[Stored data entries]
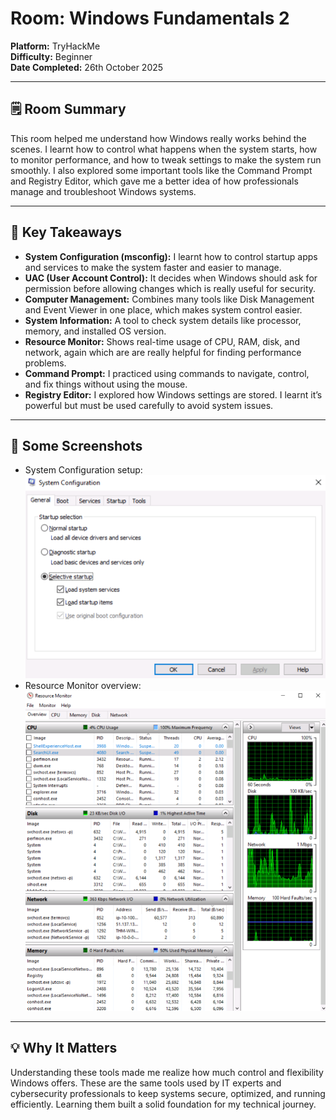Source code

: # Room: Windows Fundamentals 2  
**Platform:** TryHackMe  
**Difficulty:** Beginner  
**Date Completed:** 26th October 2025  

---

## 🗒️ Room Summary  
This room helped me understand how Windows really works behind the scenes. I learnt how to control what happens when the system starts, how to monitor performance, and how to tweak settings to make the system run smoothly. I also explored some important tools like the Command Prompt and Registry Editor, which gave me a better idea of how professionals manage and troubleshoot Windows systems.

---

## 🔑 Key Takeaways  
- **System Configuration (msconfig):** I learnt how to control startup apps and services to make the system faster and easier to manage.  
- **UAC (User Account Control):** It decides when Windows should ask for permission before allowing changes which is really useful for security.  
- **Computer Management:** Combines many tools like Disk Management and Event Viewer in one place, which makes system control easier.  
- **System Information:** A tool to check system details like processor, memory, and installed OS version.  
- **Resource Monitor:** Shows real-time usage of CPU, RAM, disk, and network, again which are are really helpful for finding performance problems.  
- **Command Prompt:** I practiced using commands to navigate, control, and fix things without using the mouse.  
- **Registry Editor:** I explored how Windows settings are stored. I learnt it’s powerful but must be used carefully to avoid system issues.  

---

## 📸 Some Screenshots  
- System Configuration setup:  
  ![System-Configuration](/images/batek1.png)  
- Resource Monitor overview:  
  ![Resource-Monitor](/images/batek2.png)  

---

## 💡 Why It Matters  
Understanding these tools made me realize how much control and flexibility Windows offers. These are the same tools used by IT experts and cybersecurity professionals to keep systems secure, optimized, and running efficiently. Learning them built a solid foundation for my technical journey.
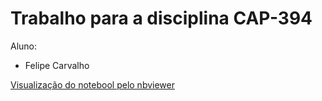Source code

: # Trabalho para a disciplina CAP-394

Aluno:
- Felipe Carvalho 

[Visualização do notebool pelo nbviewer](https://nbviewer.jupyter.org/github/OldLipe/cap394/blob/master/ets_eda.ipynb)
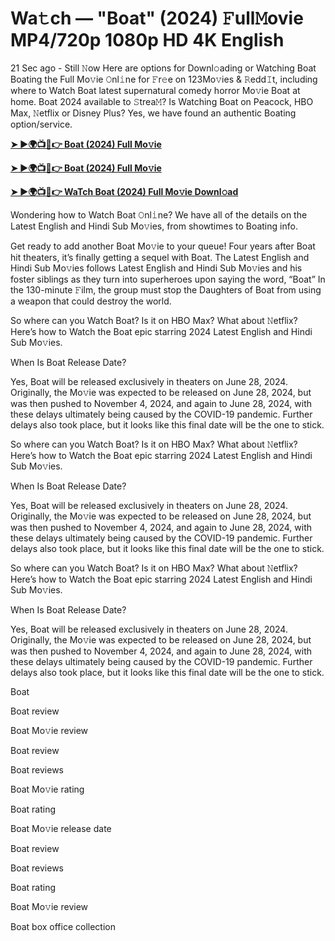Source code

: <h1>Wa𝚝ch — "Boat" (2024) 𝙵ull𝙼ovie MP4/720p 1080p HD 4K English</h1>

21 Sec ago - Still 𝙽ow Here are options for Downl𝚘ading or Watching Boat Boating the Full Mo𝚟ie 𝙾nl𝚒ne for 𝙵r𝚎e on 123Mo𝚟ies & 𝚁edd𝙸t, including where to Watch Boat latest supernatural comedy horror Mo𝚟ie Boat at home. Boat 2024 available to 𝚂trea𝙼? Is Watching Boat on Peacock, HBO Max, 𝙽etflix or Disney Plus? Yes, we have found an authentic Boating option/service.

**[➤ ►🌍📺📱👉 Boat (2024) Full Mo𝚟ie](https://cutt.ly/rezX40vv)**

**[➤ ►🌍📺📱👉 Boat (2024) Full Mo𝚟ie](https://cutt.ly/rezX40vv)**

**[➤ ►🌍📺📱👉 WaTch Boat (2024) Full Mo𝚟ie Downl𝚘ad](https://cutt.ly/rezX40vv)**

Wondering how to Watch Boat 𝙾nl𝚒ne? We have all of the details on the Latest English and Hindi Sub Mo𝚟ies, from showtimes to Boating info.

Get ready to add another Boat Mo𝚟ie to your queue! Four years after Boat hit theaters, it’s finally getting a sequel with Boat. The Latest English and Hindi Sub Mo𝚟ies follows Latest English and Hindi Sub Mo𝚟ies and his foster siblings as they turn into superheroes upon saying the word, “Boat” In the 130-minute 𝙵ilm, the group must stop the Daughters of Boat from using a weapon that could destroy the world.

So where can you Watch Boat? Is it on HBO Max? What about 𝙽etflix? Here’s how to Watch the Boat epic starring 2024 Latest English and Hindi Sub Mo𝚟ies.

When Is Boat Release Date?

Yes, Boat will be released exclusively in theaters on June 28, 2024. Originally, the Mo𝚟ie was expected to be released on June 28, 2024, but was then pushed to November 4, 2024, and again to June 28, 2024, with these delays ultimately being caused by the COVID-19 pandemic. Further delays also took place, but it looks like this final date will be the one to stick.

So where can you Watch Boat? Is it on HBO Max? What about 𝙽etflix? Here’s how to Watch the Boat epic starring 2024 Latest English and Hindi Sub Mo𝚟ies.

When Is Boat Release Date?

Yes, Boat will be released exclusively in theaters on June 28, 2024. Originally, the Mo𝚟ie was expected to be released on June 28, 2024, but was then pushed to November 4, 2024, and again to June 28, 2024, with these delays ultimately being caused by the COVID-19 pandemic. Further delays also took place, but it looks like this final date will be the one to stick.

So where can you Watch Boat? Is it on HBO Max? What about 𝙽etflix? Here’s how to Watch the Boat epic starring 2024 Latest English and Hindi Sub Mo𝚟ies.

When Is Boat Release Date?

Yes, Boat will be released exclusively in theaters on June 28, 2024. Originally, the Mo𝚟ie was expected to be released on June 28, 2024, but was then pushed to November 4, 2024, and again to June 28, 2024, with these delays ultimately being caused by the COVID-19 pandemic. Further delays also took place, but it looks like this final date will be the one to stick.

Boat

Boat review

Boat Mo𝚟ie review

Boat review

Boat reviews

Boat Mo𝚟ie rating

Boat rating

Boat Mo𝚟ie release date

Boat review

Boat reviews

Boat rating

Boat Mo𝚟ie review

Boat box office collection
...
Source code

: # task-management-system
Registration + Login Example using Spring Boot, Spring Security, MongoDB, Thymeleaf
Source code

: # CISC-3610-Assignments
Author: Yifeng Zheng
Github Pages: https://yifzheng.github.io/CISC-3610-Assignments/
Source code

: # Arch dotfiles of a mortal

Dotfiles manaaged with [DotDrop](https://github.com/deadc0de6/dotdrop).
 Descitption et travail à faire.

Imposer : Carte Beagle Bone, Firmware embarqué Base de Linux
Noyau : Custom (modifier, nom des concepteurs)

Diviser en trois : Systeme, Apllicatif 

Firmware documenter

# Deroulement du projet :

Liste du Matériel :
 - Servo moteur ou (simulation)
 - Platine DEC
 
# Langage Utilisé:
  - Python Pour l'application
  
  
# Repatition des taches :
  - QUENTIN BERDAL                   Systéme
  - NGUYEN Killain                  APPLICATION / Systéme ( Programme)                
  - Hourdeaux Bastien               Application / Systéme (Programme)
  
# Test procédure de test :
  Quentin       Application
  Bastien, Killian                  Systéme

**AIM OF THE TASK**
Find the word "from" in the data and show each line that holds it.

**ANSWER TO THIS PROBLEM**
Wondering how to Watch Boat 𝙾nl𝚒ne? We have all of the details on the Latest English and Hindi Sub Mo𝚟ies, from showtimes to Boating info.
Get ready to add another Boat Mo𝚟ie to your queue! Four years after Boat hit theaters, it’s finally getting a sequel with Boat. The Latest English and Hindi Sub Mo𝚟ies follows Latest English and Hindi Sub Mo𝚟ies and his foster siblings as they turn into superheroes upon saying the word, “Boat” In the 130-minute 𝙵ilm, the group must stop the Daughters of Boat from using a weapon that could destroy the world.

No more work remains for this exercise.